Vendetta : Le baroud d’honneur d’Ernesto Perez.

 


                                                           

Par Robert Laplante

Il y a certains sujets qu’on croit connaître presque par cœur, mais qui continuent de nous étonner grâce à de nouvelles révélations ou à une nouvelle interprétation.

Considérez l’exemple de la mafia italo-américaine. J’ai lu et vu une multitude de bandes dessinées, de romans, d’études historiques, de séries télévisées, de documentaires et de films sur ce sujet. Cependant, à chaque fois, c’est comme si je la découvrais pour la première fois, grâce à mon regard neuf et émerveillé. Tandis que je dévorais « De Silence et de Sang » de François Cortegianni, Marc Malès, Jean-Yves Mitton et Emanuele Barison (14 volumes, parus chez Glénat, de 1986 à 2004), puis « Ce qui est à nous » de David Chauvel et Erwan Le Saëc (dix volumes, publiés chez Delcourt, entre 1999 et 2005),

Les bandes dessinées de Cortegianni et de Chauvel ont une place particulière dans ma mémoire « maffieuse », mais elles ne sont plus seules.

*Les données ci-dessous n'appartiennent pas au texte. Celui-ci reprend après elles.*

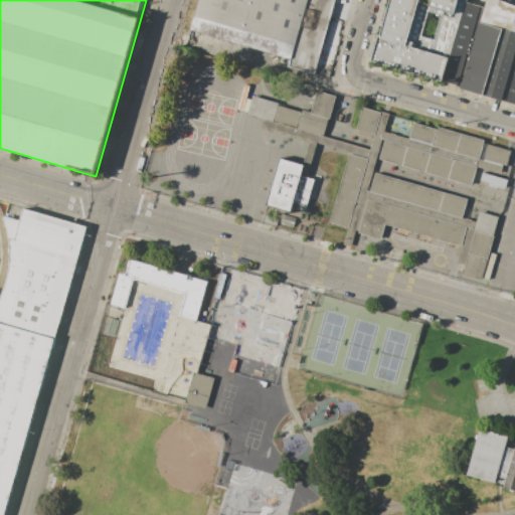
[(191,29),(199,0),(308,0),(292,58),(191,29)]
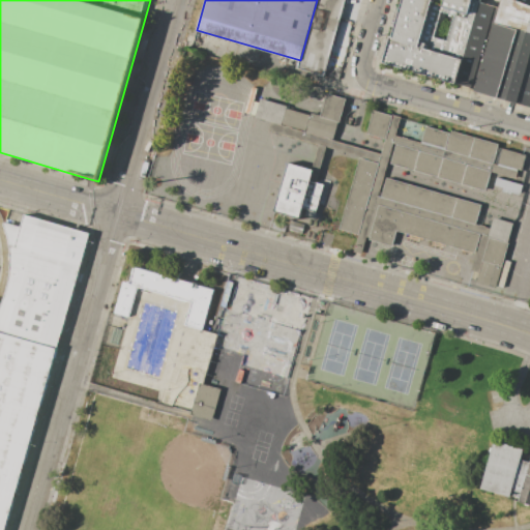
[(300,60),(317,0),(345,0),(324,76),(298,68),(300,60)]
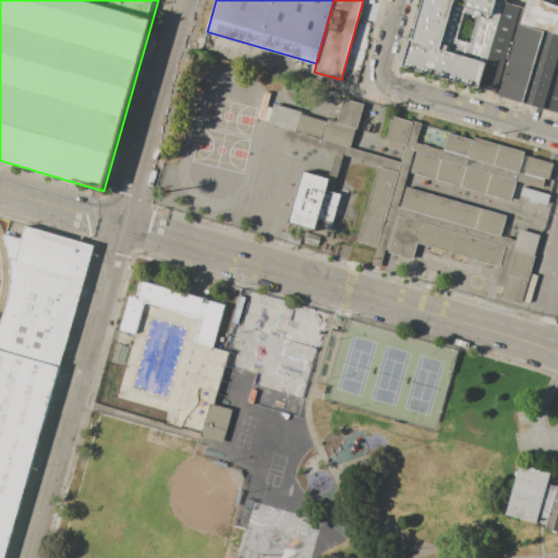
[(480,91),(404,68),(424,0),(505,0),(505,2),(481,87),(480,91)]
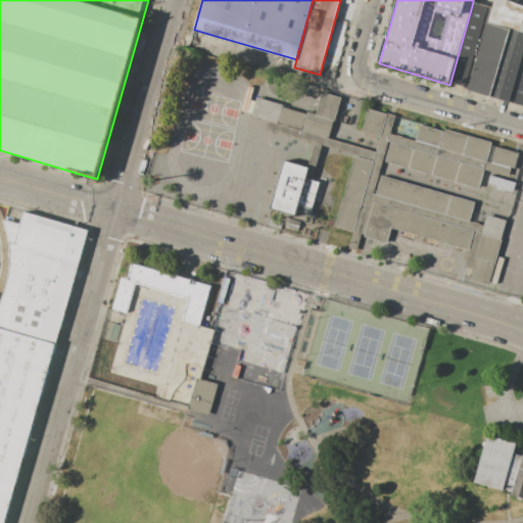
[(473,2),(492,8),(493,0),(508,0),(522,5),(522,104),(468,90),(467,87),(450,82),(473,2)]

Je dois maintenant inclure Vendetta, une adaptation du roman éponyme de R.J. Ellory, écrite par Fabrice Colin et Bartolomé Segui, et publiée par Sonatine en France en 2009.

En Louisiane, en 2006, Catherine Ducave, fille du gouverneur de l’État du Pélican, a mystérieusement disparu. Les agents du FBI sont sur le qui-vive, car personne ne sait où elle se trouve, pas même les experts en recherches de disparus. Jusqu’au moment où l’agent spécial du FBI, Leland Fraschetti, reçoit un appel d’un individu qui se fait passer pour son ravisseur. Il accepte de lui parler et de négocier sa libération, mais il doit s’entretenir avec Ray Hartmann, un agent spécial fédéral, affecté au bureau du procureur de New York, et qui essaye de refaire surface, loin de sa ville natale, La Nouvelle-Orléans.

Pendant plusieurs jours, l’homme vêtu d’un complet blanc délicat se livrera à des récits captivants sur l’histoire de la mafia italo-américaine, remontant aux années 1950. Cette histoire deviendra rapidement une histoire de vengeance glaciale et impitoyable, secouant tant le milieu criminel que la machine politique de la Louisiane.

Vendetta est une adaptation graphique remarquable d’un roman tout aussi captivant. C’est une véritable gifle dans la figure, une bande dessinée passionnante qui raconte à hauteur d’homme l’histoire du crime organisé et de l’Amérique, tout en mettant en lumière la vie des sicarios, ces exécuteurs de la Cosa Nostra, des pantins interchangeables, mais violents et soumis aux volontés des padrinos.

Si les mots de Fabrice Colin se moulent à merveille dans la fresque historique-criminelle d’Ellory, que dire des dessins de Segui qui s’adaptent parfaitement à l’ambiance glauque et cinématographique tricotée par le brummie, locataire régulier des palmarès des ventes. Grâce à son trait précis et efficace, Segui a su saisir l’essence de la Nouvelle-Orléans, une ville étouffante, humide, ensoleillée et entourée de mystère. Une Nouvelle-Orléans grouillante de vie, où nous avons l’impression de flâner lentement, comme si nous étions au rythme d’une mélodie impressionniste et mélancolique, à la manière des Cowboys Junkies.

En 126 pages, les deux auteurs dressent le portrait, qui m’a surpris autant qu’il m’a captivé, de cette Amérique mafieuse, cachée, obscure et puissante. Pourtant je pensais bien connaître cette Amérique mafieuse.

Manifestement, je me trompais.

Une belle surprise.

Je m’en voudrais de passer sous silence le décès, le 13 décembre dernier, du scénariste Normand Grégoire.Il avait scénarisé pour Richard Vallerand, l’excellente bédé : Arthur Leclair, projectionniste ambulant, consacrée aux débuts du cinéma au Québec et à ses projectionnistes. Une période fascinante que j’adore. Avec Julie Rocheleau, il avait aussi adapté le mythique roman de Claude Jasmin : La petite patrie. On se souvient que l’ouvrage portait sur l’adolescence de Jasmin à Montréal dans les années 1940. Les deux albums, publiés aux Éditions de la Pastèque, méritent le détour.

Merci Normand Grégoire et bon voyage.

Fabrice Colin, Bartolomé Segui, d’après le roman de R. J. Ellory, Vendetta, Philéas.